### WHAT TO DO
Transcribe each of the entries exactly.

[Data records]
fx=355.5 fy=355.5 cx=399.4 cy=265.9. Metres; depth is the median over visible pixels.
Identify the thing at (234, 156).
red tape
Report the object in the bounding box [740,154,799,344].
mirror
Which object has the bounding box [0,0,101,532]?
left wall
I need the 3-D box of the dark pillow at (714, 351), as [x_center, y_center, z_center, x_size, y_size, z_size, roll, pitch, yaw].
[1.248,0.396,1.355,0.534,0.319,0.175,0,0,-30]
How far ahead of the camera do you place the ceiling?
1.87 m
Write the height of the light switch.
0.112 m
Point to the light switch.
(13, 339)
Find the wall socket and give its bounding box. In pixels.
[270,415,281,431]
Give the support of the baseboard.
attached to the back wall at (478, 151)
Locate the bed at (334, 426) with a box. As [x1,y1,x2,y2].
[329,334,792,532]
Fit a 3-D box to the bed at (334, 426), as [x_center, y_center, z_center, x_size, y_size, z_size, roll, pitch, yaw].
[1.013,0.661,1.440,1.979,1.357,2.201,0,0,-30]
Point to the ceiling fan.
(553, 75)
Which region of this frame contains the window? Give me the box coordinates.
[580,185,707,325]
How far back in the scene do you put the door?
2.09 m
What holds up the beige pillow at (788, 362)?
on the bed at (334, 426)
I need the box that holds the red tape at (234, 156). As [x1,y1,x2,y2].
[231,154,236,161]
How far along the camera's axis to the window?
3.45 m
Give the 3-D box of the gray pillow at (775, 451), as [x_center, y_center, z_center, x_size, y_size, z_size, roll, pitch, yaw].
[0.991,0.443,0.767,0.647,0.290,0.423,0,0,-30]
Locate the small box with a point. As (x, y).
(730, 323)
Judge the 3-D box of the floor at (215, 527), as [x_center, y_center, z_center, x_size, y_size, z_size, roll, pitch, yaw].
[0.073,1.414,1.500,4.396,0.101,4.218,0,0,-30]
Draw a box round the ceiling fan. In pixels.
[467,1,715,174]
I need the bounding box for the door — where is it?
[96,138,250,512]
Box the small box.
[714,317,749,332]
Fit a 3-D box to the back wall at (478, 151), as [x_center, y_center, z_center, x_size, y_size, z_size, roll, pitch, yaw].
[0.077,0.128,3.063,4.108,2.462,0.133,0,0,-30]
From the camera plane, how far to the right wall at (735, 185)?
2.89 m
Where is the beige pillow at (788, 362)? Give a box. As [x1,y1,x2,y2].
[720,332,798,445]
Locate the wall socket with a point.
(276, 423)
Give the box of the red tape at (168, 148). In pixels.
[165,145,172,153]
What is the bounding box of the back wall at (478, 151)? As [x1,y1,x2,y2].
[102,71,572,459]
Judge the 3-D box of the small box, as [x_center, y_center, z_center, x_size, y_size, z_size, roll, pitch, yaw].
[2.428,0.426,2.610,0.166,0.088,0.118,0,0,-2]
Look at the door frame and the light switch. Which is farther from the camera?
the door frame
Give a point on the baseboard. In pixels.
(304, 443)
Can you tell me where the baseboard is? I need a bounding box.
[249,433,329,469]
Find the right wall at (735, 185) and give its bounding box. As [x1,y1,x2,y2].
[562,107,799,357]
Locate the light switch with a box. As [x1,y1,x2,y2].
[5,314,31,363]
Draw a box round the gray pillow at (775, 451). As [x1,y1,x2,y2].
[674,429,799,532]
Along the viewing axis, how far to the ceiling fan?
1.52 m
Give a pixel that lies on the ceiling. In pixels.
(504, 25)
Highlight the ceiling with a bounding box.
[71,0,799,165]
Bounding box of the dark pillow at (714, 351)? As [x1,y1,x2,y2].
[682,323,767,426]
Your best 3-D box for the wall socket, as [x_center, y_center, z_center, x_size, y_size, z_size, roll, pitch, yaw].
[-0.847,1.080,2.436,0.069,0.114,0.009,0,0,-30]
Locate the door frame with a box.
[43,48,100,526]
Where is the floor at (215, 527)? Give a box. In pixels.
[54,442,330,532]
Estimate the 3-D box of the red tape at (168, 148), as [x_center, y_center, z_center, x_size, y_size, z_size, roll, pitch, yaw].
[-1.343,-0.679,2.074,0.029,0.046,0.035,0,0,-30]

### SOLVED PROBLEM
fx=355.5 fy=355.5 cx=399.4 cy=265.9. Metres; depth is the median over visible pixels.
Identify the thing at (234, 156).
red tape
Report the object in the bounding box [740,154,799,344].
mirror
Which object has the bounding box [0,0,101,532]?
left wall
I need the 3-D box of the dark pillow at (714, 351), as [x_center, y_center, z_center, x_size, y_size, z_size, roll, pitch, yaw].
[1.248,0.396,1.355,0.534,0.319,0.175,0,0,-30]
How far ahead of the camera do you place the ceiling?
1.87 m
Write the height of the light switch.
0.112 m
Point to the light switch.
(13, 339)
Find the wall socket and give its bounding box. In pixels.
[270,415,281,431]
Give the support of the baseboard.
attached to the back wall at (478, 151)
Locate the bed at (334, 426) with a box. As [x1,y1,x2,y2].
[329,334,792,532]
Fit a 3-D box to the bed at (334, 426), as [x_center, y_center, z_center, x_size, y_size, z_size, roll, pitch, yaw].
[1.013,0.661,1.440,1.979,1.357,2.201,0,0,-30]
Point to the ceiling fan.
(553, 75)
Which region of this frame contains the window? Give me the box coordinates.
[580,185,707,325]
How far back in the scene do you put the door?
2.09 m
What holds up the beige pillow at (788, 362)?
on the bed at (334, 426)
I need the box that holds the red tape at (234, 156). As [x1,y1,x2,y2].
[231,154,236,161]
How far along the camera's axis to the window?
3.45 m
Give the 3-D box of the gray pillow at (775, 451), as [x_center, y_center, z_center, x_size, y_size, z_size, roll, pitch, yaw].
[0.991,0.443,0.767,0.647,0.290,0.423,0,0,-30]
Locate the small box with a point. As (x, y).
(730, 323)
Judge the 3-D box of the floor at (215, 527), as [x_center, y_center, z_center, x_size, y_size, z_size, roll, pitch, yaw].
[0.073,1.414,1.500,4.396,0.101,4.218,0,0,-30]
Draw a box round the ceiling fan. In pixels.
[467,1,715,174]
I need the bounding box for the door — where is it?
[96,138,250,512]
Box the small box.
[714,317,749,332]
Fit a 3-D box to the back wall at (478, 151), as [x_center, y_center, z_center, x_size, y_size, z_size, roll, pitch, yaw].
[0.077,0.128,3.063,4.108,2.462,0.133,0,0,-30]
From the camera plane, how far to the right wall at (735, 185)?
2.89 m
Where is the beige pillow at (788, 362)? Give a box. As [x1,y1,x2,y2].
[720,332,798,445]
Locate the wall socket with a point.
(276, 423)
Give the box of the red tape at (168, 148). In pixels.
[165,145,172,153]
What is the bounding box of the back wall at (478, 151)? As [x1,y1,x2,y2].
[102,71,572,459]
Judge the 3-D box of the small box, as [x_center, y_center, z_center, x_size, y_size, z_size, roll, pitch, yaw].
[2.428,0.426,2.610,0.166,0.088,0.118,0,0,-2]
Look at the door frame and the light switch. Which is farther from the camera?
the door frame
Give a point on the baseboard. In pixels.
(304, 443)
Can you tell me where the baseboard is? I need a bounding box.
[249,433,329,469]
Find the right wall at (735, 185) and give its bounding box. As [x1,y1,x2,y2].
[562,107,799,357]
Locate the light switch with a box. As [x1,y1,x2,y2].
[5,314,31,363]
Draw a box round the gray pillow at (775, 451). As [x1,y1,x2,y2].
[674,429,799,532]
Along the viewing axis, how far to the ceiling fan?
1.52 m
Give a pixel that lies on the ceiling. In pixels.
(504, 25)
Highlight the ceiling with a bounding box.
[71,0,799,165]
Bounding box of the dark pillow at (714, 351)? As [x1,y1,x2,y2].
[682,323,767,426]
Your best 3-D box for the wall socket, as [x_center, y_center, z_center, x_size, y_size, z_size, roll, pitch, yaw].
[-0.847,1.080,2.436,0.069,0.114,0.009,0,0,-30]
Locate the door frame with a box.
[43,48,100,526]
Where is the floor at (215, 527)? Give a box. In pixels.
[54,442,330,532]
Estimate the 3-D box of the red tape at (168, 148), as [x_center, y_center, z_center, x_size, y_size, z_size, roll, pitch, yaw].
[-1.343,-0.679,2.074,0.029,0.046,0.035,0,0,-30]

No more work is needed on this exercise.